Anwar was also in charge of investigating the bomb attacks of 30 April 2005 in Abdel-Moneim Riad Square which killed the perpetrator and injured seven, including four foreigners.
Anwar said the individual behind the Azhar attack was identified using DNA tests as 18-year-old engineering student Hassan Raafat Bashandi, a resident of Shubra Al-Kheima who attended the Benha branch of Zaqaziq University.
Eleven suspects attended the hearings behind bars while one was unable to attend for health reasons. Two women suspects were released on bail pending further investigation.
The suspects were accused of possessing unlicensed weapons, ammunitions and explosives with the aim of harming public security.
They were also accused of being members of a terrorist group which described Egyptian President Hosni Mubarak an infidel and aimed to carry out attacks targeting tourists and security officials.
Suspect extradited
AN EGYPTIAN suspect in the 2004 Madrid subway bombings has been transferred from Italy to Spain.

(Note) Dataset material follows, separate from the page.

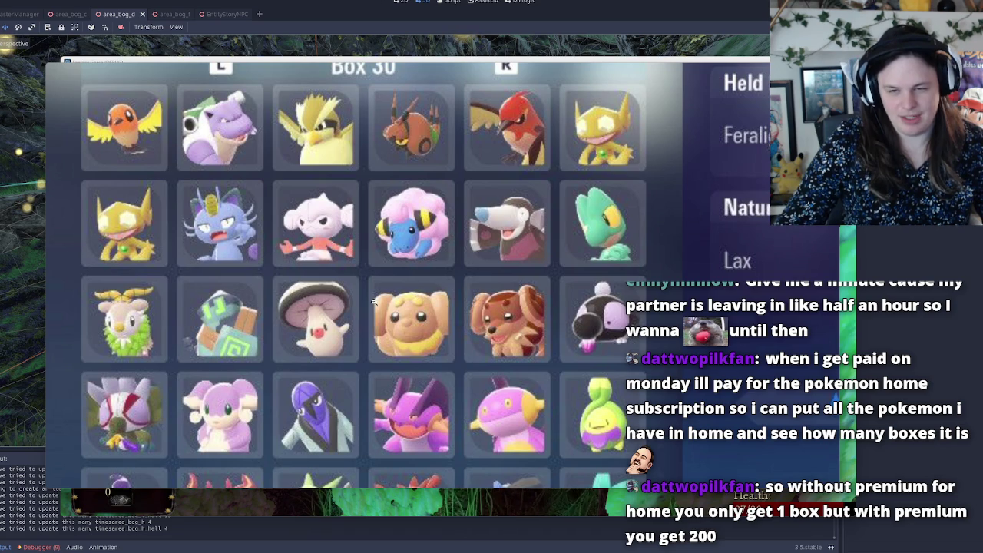
{"action": "scroll", "coordinate": [391, 187], "scroll_direction": "up", "scroll_amount": 5}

Rabie Osman Ahmed, also known as Mohamed El-Masri, was arrested in Milan, Italy, three months after the 11 March 2004 bombings which killed 191 people and wounded 2,000.

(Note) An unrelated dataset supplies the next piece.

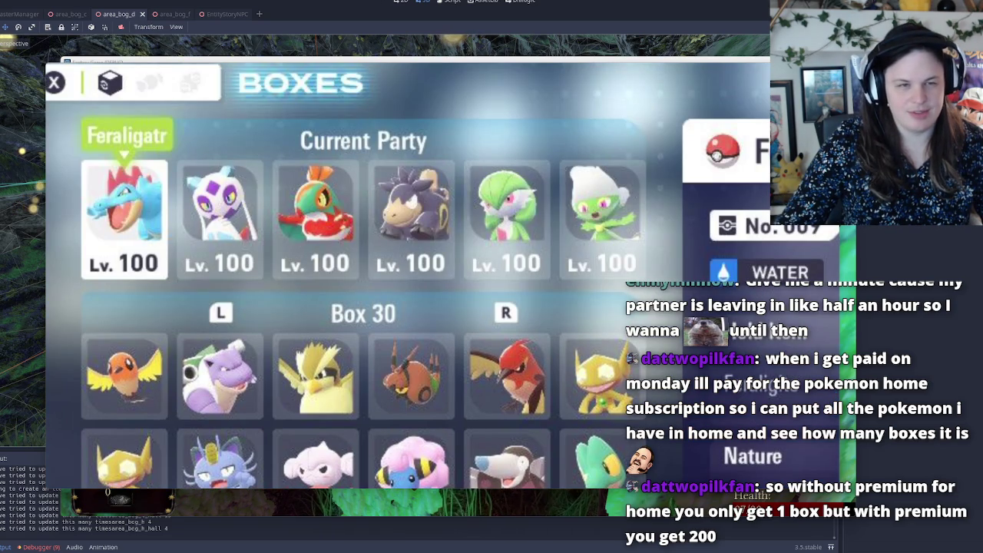
{"action": "left_click", "coordinate": [762, 176]}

An Italian court convicted El-Masri for being a member of an international terrorist network and sentenced him to 10 years in jail. El-Masri's lawyers at the time said he was likely to be extradited to Spain which holds 29 suspects in the bombings.
El-Masri's lawyers described the extradition as temporary, "executed upon the request of the Spanish court." They told news agencies that he is likely to be returned to Italy to continue his sentence pending a court ruling on an appeal that he presented to an Italian court.
Before being sentenced, El-Masri described his trial as a "political trial against Islam".
El-Masri, who was not in Spain during the bomb attack, was accused of being the mastermind. According to a police recording of phone calls between El-Masri and those responsible for the blast, El-Masri was accountable for choosing the time and place of the attack.
More train accidents
AT LEAST 22 people were injured yesterday when a passenger train collided with a truck in the town of Zagazig, 80 kilometres north of Cairo, security sources said.
Further details were not available by the time Al-Ahram Weekly went to press.
The crash was the latest in a series of transport accidents that have sparked public anger over what critics call the government's failure to enforce safety standards. In August, a train crash in the Nile Delta town of Qalyoub claimed the lives of 58 people in Egypt's worst rail disaster in four years.